> _Reading text_:

· · · ·

Re: Plz help on kafka consumer API performance(taking time on the first consumer.poll())

giri mungi Sun, 24 Nov 2024 07:40:08 -0800

Hi,

All of them are from same consumer in each poll.


Before poll we set offset to user input offset and try to consume next 1000
messages.

Thanks
Giridhar.

On Sun, 24 Nov 2024 at 8:40 PM, Chia-Ping Tsai <chia7...@gmail.com> wrote:

> hi
>
> > Poll Records Count :0    diff :2004
> Poll Records Count :500  diff :943
>
> Are them from the same consumer in each poll? Or they are based on
> different "offset" and separate consumer's poll?
>
> thanks,
> Chia-Ping
>
>
> giri mungi <girimung...@gmail.com> 於 2024年11月24日 週日 下午8:51寫道：
>
> > Do i need to check any settings in the kafka server level?
> >
> > On Sun, Nov 24, 2024 at 6:19 PM giri mungi <girimung...@gmail.com>
> wrote:
> >
> > > Hi I have set the below properties as below:
> > >
> > > props.put(ConsumerConfig.FETCH_MIN_BYTES_CONFIG,"1750000");
> > > props.put(ConsumerConfig.MAX_POLL_RECORDS_CONFIG, "500");
> > > props.put(ConsumerConfig.FETCH_MAX_WAIT_MS_CONFIG, "1500");
> > > props.put(ConsumerConfig.MAX_PARTITION_FETCH_BYTES_CONFIG, "1750000");
> > >
> > > Poll Records Count :0    diff :2004
> > > Poll Records Count :500  diff :943
> > > Poll Records Count :0    diff :2000
> > > Poll Records Count :44   diff :3
> > > Poll Records Count :500  diff :205
> > > Poll Records Count :488  diff :1978
> > >
> > >
> > > if i set max records as 500 or 1000 then sometimes i am getting count
> as
> > > "0"  and taking max wait ms time which is impacting the overall
> response
> > > time..

· · · ·

> _Excerpted records_:
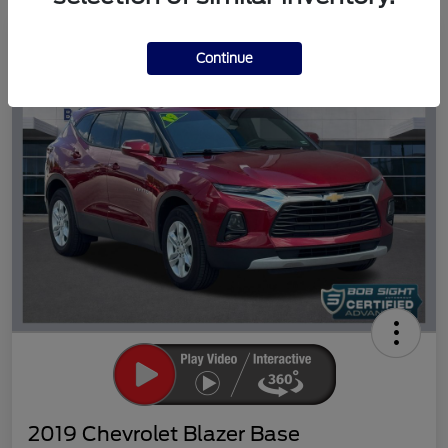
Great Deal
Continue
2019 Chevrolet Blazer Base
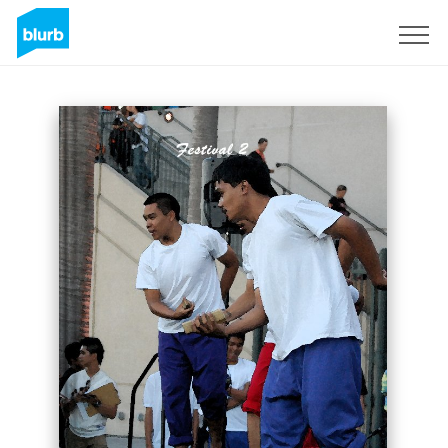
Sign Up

· · · ·

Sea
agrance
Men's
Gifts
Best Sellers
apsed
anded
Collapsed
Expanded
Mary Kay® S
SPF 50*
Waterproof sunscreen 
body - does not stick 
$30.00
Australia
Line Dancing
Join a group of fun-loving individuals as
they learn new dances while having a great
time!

· · · ·

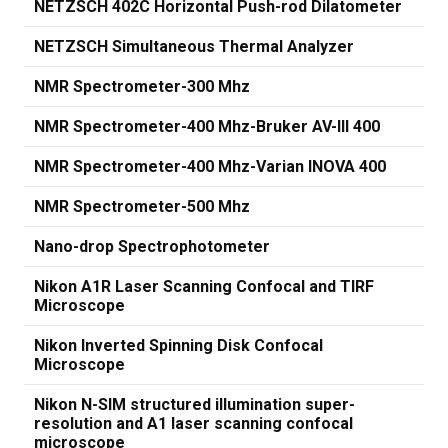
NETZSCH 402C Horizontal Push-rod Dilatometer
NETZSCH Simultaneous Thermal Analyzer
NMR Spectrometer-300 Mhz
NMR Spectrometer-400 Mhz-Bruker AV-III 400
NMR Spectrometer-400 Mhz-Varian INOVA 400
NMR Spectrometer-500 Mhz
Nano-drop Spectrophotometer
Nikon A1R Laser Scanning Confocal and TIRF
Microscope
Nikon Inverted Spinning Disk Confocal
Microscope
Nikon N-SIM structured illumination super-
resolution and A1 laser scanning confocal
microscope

· · · ·

> _What this exercise asks_:
**1)** According to the Kafka consumer thread, what is done before each poll?
**2)** List every consumer property set in the Kafka consumer thread, together with the value given for it.

> _Expected outputs_:
**1)** The offset is set to the user's input offset, and the consumer then tries to consume the next 1000 messages.

**2)**
FETCH_MIN_BYTES_CONFIG: "1750000"
MAX_POLL_RECORDS_CONFIG: "500"
FETCH_MAX_WAIT_MS_CONFIG: "1500"
MAX_PARTITION_FETCH_BYTES_CONFIG: "1750000"